Being widespread, it will inevitably include a proportion of people, who are able to overcome personal greed for the benefit of human community and the planet.
The gist of Tories Put Pipeline Ahead of Phytoplankton is that (metaphorically) remaining in a band of homogeneously avaricious ignoramuses is not the best way to an environmentally-sustained future.
The moral? — Ignorance prevents effective communication regarding some vital subjects
Notice (again) that receiving Dr. Suzuki’s scientifically valid warning hinged on our informed understanding of the word, “phytoplankton.” There are, indeed, some essential subjects that require an educated foundation, if writers are to communicate.

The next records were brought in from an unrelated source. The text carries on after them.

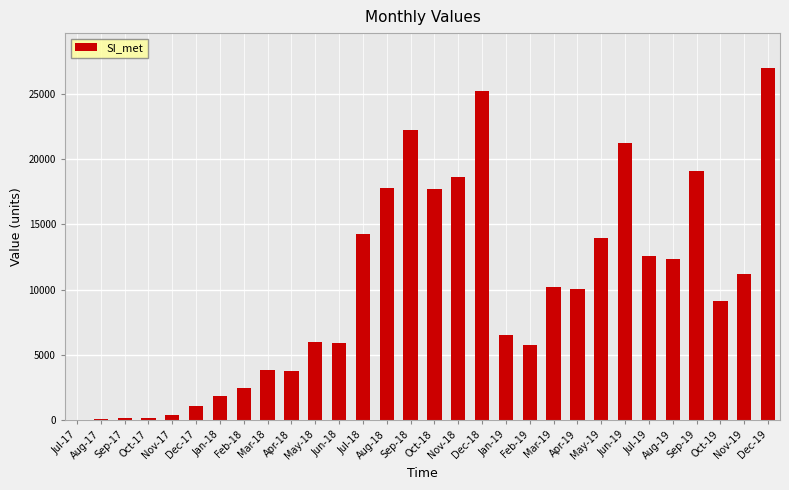

At which label is the value closest to 13502?

May-19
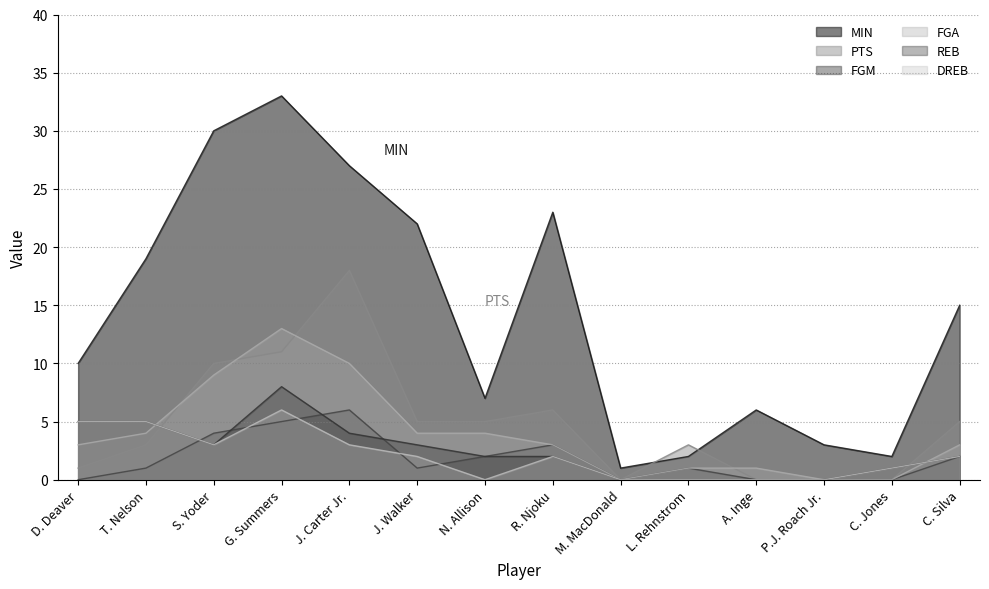

Which series has the widest spread of values?

MIN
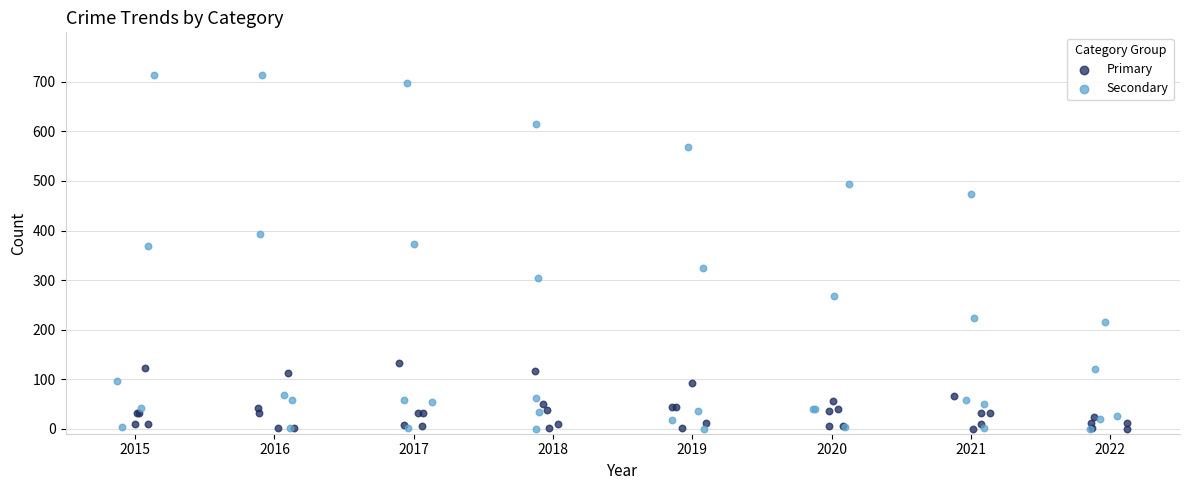

Which series has the largest Y range (max minus min)?

Secondary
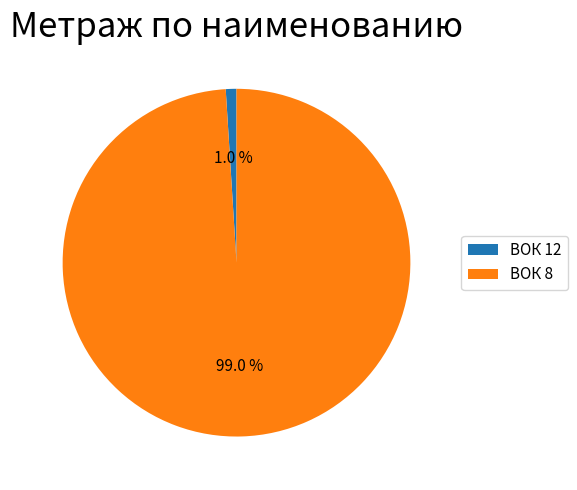

The ВОК 8 slice represents 89% of the pie. True or false?

False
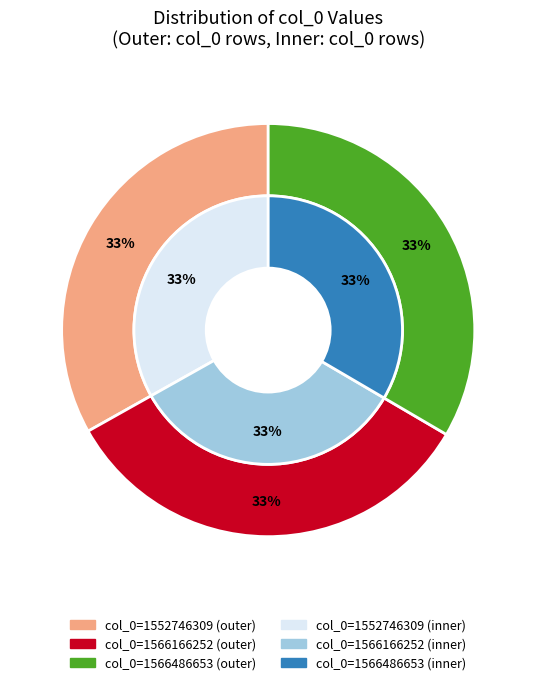

What is the change in value from 0 to 1?

+13419943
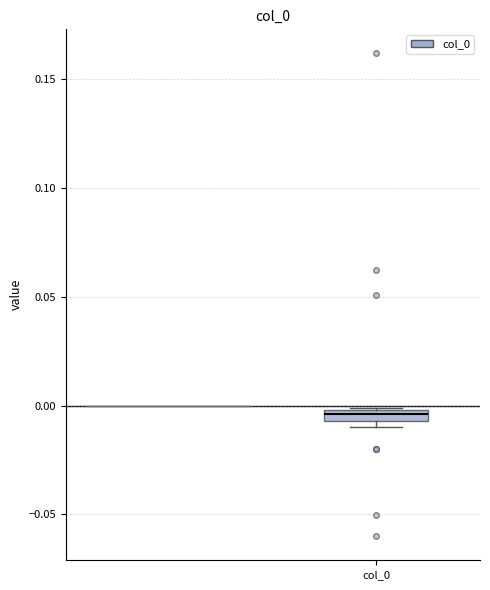

Where is the upper edge of the box for col_0 on the y-axis? The values are not printed on the chart, so give them approximately, as read against the axis.

0.000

That is why I am so concerned about the anti-scientific trend that our political leaders and much of our public mutually reinforce.
The pressures that humanity is now imposing on the planet are extreme enough that we have no choice but to pay attention to the biosphere’s operating intricacies. And we cannot pay effective attention to much of anything, without knowing how it works.
We should not allow our Political Ignorami — and the ignorant people and special interests who pay to keep them that way — to continue running roughshod over what we already know and that which we seek to find out.
Low level baboon-cognition is not a successful evolutionary adaptation, when it is exercised in human form.